Bushnell v. Martin, 553 So.2d 92, 97 (Ala.1989) (emphasis added).
From our review of the testimony at the trial, the defendants claimed that the 1962 deed to the Campbell property established the boundary line at Sanders’s house; the surveys did not support this claim. The defendants also appeared to claim that they possessed the property up to the previous location of the hedgerow. There was contradictory evidence regarding whether the flower bed was even constructed upon the same location as the hedgerow. Additionally, Averline and Lawrence testified that, at times over the years, the defendants, Sanders, and Sanders’s predecessors in title had all used the property up to and around the location of the hedgerow and that everyone “got along” until the events leading to the initiation of this action.
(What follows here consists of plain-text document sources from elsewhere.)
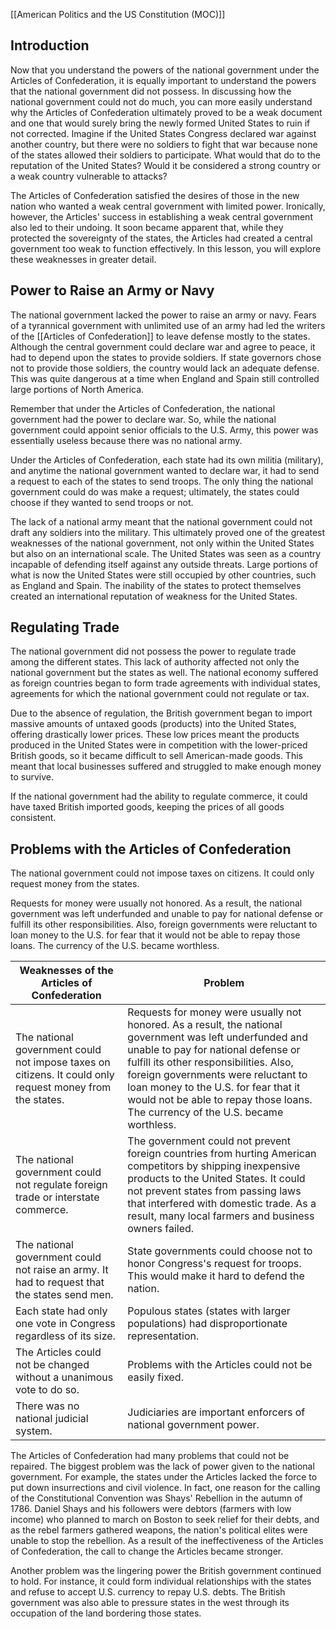 [[American Politics and the US Constitution (MOC)]]

## Introduction
Now that you understand the powers of the national government under the Articles of Confederation, it is equally important to understand the powers that the national government did not possess. In discussing how the national government could not do much, you can more easily understand why the Articles of Confederation ultimately proved to be a weak document and one that would surely bring the newly formed United States to ruin if not corrected. Imagine if the United States Congress declared war against another country, but there were no soldiers to fight that war because none of the states allowed their soldiers to participate. What would that do to the reputation of the United States? Would it be considered a strong country or a weak country vulnerable to attacks?  
  
The Articles of Confederation satisfied the desires of those in the new nation who wanted a weak central government with limited power. Ironically, however, the Articles' success in establishing a weak central government also led to their undoing. It soon became apparent that, while they protected the sovereignty of the states, the Articles had created a central government too weak to function effectively. In this lesson, you will explore these weaknesses in greater detail.

## Power to Raise an Army or Navy
The national government lacked the power to raise an army or navy. Fears of a tyrannical government with unlimited use of an army had led the writers of the [[Articles of Confederation]] to leave defense mostly to the states. Although the central government could declare war and agree to peace, it had to depend upon the states to provide soldiers. If state governors chose not to provide those soldiers, the country would lack an adequate defense. This was quite dangerous at a time when England and Spain still controlled large portions of North America.

Remember that under the Articles of Confederation, the national government had the power to declare war. So, while the national government could appoint senior officials to the U.S. Army, this power was essentially useless because there was no national army.  
  
Under the Articles of Confederation, each state had its own militia (military), and anytime the national government wanted to declare war, it had to send a request to each of the states to send troops. The only thing the national government could do was make a request; ultimately, the states could choose if they wanted to send troops or not.  
  
The lack of a national army meant that the national government could not draft any soldiers into the military. This ultimately proved one of the greatest weaknesses of the national government, not only within the United States but also on an international scale. The United States was seen as a country incapable of defending itself against any outside threats. Large portions of what is now the United States were still occupied by other countries, such as England and Spain. The inability of the states to protect themselves created an international reputation of weakness for the United States.

## Regulating Trade
The national government did not possess the power to regulate trade among the different states. This lack of authority affected not only the national government but the states as well. The national economy suffered as foreign countries began to form trade agreements with individual states, agreements for which the national government could not regulate or tax.  
  
Due to the absence of regulation, the British government began to import massive amounts of untaxed goods (products) into the United States, offering drastically lower prices. These low prices meant the products produced in the United States were in competition with the lower-priced British goods, so it became difficult to sell American-made goods. This meant that local businesses suffered and struggled to make enough money to survive.  
  
If the national government had the ability to regulate commerce, it could have taxed British imported goods, keeping the prices of all goods consistent.

## Problems with the Articles of Confederation
The national government could not impose taxes on citizens. It could only request money from the states.

Requests for money were usually not honored. As a result, the national government was left underfunded and unable to pay for national defense or fulfill its other responsibilities. Also, foreign governments were reluctant to loan money to the U.S. for fear that it would not be able to repay those loans. The currency of the U.S. became worthless.

| Weaknesses of the Articles of Confederation | Problem |
| ---- | ---- |
| The national government could not impose taxes on citizens. It could only request money from the states. | Requests for money were usually not honored. As a result, the national government was left underfunded and unable to pay for national defense or fulfill its other responsibilities. Also, foreign governments were reluctant to loan money to the U.S. for fear that it would not be able to repay those loans. The currency of the U.S. became worthless. |
| The national government could not regulate foreign trade or interstate commerce. | The government could not prevent foreign countries from hurting American competitors by shipping inexpensive products to the United States. It could not prevent states from passing laws that interfered with domestic trade. As a result, many local farmers and business owners failed. |
| The national government could not raise an army. It had to request that the states send men. | State governments could choose not to honor Congress's request for troops. This would make it hard to defend the nation. |
| Each state had only one vote in Congress regardless of its size. | Populous states (states with larger populations) had disproportionate representation. |
| The Articles could not be changed without a unanimous vote to do so. | Problems with the Articles could not be easily fixed. |
| There was no national judicial system. | Judiciaries are important enforcers of national government power. |
 
The Articles of Confederation had many problems that could not be repaired. The biggest problem was the lack of power given to the national government. For example, the states under the Articles lacked the force to put down insurrections and civil violence. In fact, one reason for the calling of the Constitutional Convention was Shays' Rebellion in the autumn of 1786. Daniel Shays and his followers were debtors (farmers with low income) who planned to march on Boston to seek relief for their debts, and as the rebel farmers gathered weapons, the nation's political elites were unable to stop the rebellion. As a result of the ineffectiveness of the Articles of Confederation, the call to change the Articles became stronger.   
  
Another problem was the lingering power the British government continued to hold. For instance, it could form individual relationships with the states and refuse to accept U.S. currency to repay U.S. debts. The British government was also able to pressure states in the west through its occupation of the land bordering those states.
However, even assuming that the previous location of the hedgerow could be determined, the testimony regarding the year the hedgerow was removed was, at times, difficult to follow, rendering inconclusive any evidence intended to resolve the question whether the defendants had adversely possessed the property up to the hedgerow for the required 10 years. Even construing the evidence in a light most favorable to the defendants, and considering the deferential standard of review with which we are required to approach such issues, see Moore, supra, we find no credible evidence in the record to support the trial court’s determination that the defendants had adversely possessed the disputed property up to three feet beyond the edge of the flower bed. The only credible evidence that we have found in the record to support a finding of adverse possession by the defendants for the required 10 years was the evidence as to the existence of the shed and camper shell, which were shown as encroachments on the admitted surveys.
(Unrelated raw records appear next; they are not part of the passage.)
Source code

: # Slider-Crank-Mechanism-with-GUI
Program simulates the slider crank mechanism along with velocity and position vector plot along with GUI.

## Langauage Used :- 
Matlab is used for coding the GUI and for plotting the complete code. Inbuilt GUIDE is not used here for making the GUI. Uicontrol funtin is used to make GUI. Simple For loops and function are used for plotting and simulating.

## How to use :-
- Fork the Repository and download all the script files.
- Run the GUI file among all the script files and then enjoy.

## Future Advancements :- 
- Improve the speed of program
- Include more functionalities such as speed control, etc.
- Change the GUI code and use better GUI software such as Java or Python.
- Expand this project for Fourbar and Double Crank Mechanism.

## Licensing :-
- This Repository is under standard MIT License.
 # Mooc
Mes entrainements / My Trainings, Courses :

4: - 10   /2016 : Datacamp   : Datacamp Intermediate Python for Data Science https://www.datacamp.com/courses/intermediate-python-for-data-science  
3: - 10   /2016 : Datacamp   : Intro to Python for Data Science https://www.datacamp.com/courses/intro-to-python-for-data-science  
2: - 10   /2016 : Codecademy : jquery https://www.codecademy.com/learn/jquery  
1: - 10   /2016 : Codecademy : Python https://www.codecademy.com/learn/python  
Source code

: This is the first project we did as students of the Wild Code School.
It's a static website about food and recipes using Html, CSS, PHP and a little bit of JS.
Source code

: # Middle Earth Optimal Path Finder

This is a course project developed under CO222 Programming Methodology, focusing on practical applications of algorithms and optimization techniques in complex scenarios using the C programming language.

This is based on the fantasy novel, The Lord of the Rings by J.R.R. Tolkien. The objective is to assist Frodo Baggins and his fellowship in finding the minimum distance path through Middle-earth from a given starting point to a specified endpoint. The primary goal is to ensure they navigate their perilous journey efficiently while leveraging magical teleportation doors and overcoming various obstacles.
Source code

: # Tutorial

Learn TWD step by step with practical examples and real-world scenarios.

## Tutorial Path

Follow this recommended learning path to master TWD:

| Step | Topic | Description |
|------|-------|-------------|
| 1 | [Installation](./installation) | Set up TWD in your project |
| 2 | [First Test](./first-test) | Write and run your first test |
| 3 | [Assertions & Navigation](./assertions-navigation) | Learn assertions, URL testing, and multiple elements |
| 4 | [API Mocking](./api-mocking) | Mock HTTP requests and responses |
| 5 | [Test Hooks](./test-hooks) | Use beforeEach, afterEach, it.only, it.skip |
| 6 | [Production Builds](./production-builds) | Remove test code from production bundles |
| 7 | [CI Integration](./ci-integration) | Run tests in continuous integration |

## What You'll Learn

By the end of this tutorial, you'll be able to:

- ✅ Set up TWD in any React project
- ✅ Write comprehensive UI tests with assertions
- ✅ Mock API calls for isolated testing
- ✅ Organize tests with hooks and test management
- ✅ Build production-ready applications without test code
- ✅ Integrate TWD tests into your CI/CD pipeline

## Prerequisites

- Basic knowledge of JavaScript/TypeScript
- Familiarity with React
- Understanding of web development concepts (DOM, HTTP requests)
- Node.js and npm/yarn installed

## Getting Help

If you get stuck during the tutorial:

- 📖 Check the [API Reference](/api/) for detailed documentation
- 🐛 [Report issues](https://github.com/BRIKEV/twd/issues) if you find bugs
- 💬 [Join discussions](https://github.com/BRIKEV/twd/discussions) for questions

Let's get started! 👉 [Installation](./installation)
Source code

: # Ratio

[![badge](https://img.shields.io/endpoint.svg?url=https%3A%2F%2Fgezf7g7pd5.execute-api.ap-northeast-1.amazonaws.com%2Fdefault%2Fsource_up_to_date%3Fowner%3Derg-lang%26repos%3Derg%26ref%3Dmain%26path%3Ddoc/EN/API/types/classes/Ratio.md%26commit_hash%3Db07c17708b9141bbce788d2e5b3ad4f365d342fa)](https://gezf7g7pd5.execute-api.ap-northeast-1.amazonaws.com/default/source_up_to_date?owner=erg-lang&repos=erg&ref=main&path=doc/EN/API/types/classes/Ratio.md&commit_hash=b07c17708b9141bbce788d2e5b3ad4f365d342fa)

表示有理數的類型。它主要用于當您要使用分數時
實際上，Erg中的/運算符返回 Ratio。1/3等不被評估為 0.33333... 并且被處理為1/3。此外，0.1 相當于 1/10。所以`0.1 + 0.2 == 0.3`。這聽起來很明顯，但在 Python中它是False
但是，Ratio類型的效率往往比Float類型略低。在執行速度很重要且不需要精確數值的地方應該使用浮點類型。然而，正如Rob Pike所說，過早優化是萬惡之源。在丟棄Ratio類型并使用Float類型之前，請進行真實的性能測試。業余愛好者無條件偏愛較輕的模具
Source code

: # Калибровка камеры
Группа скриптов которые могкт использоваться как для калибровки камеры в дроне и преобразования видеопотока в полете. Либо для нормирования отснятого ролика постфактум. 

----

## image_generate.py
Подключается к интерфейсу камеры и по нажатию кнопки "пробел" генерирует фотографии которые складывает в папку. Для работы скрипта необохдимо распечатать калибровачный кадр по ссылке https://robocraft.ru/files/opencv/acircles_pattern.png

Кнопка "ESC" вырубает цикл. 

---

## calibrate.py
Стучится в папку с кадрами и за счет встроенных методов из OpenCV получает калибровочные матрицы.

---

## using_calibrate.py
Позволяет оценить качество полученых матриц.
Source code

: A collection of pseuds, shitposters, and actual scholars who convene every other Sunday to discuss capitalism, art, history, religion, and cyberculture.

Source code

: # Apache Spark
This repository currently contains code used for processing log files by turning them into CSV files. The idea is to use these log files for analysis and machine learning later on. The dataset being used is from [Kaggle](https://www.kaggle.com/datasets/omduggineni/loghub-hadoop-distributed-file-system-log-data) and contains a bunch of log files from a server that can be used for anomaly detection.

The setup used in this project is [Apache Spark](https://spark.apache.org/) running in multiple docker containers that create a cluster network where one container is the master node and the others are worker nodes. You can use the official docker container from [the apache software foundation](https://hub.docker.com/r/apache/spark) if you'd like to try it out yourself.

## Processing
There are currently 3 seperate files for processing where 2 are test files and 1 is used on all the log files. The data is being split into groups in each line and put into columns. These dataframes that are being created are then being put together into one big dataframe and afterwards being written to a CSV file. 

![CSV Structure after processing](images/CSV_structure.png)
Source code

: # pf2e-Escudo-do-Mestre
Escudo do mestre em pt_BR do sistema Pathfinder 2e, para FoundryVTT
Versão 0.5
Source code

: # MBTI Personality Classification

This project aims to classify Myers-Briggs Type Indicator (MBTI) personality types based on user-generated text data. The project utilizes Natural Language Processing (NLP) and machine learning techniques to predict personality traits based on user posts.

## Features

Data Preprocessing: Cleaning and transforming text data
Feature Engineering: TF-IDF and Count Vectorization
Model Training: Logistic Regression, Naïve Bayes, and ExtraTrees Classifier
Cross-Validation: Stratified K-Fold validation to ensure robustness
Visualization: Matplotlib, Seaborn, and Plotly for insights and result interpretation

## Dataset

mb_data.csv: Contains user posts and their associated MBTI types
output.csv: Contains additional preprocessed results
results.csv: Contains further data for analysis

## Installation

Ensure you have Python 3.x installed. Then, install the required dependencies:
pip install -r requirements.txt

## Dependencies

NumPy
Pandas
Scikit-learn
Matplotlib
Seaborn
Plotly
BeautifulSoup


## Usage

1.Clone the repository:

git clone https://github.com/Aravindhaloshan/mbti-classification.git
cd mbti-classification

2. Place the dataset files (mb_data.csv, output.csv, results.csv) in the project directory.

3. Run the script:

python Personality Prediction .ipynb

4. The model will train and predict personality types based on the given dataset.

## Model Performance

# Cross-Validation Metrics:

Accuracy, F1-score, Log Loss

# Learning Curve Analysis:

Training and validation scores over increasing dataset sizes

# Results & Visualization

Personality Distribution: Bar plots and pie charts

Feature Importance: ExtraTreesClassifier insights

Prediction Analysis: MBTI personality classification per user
For the foregoing reasons, we hold that there is no credible evidence supporting the trial court’s judgment establishing the boundary line between the properties. Accordingly, we reverse the judgment and remand the cause for further proceedings consistent with this opinion.
REVERSED AND REMANDED.
THOMPSON, P.J., and PITTMAN, MOORE, and DONALDSON, JJ., concur.. The appellees’ brief indicates that E.I. Campbell is “now deceased.” Apparently, he died during the pendency of the underlying proceedings.
"Sanders filed the motion styled as a motion for a new trial on April 18, 2012. Pursuant to Rule 59.1, such a post-judgment motion would have been denied by operation of law on July 17, 2012, 90 days after it was filed.”
. On May 18, 2014, counsel for the defendants filed a motion for leave to file a motion in the trial court pursuant to Rule 60(b), Ala. R. Civ. P. This court granted that motion on July 9, 2014. The defendants’ Rule 60(b) motion was filed in response to the trial court’s November 6, 2013, judgment adjudicating the counterclaim and is not relevant to the issues raised in this appeal.
. The record indicates that, by the time of this transaction, James Duncan was deceased.
. The defendants’ survey was presented to the trial court by Sanders; Averline and Lawrence testified at trial that they did not agree with the results of the survey that they had commissioned.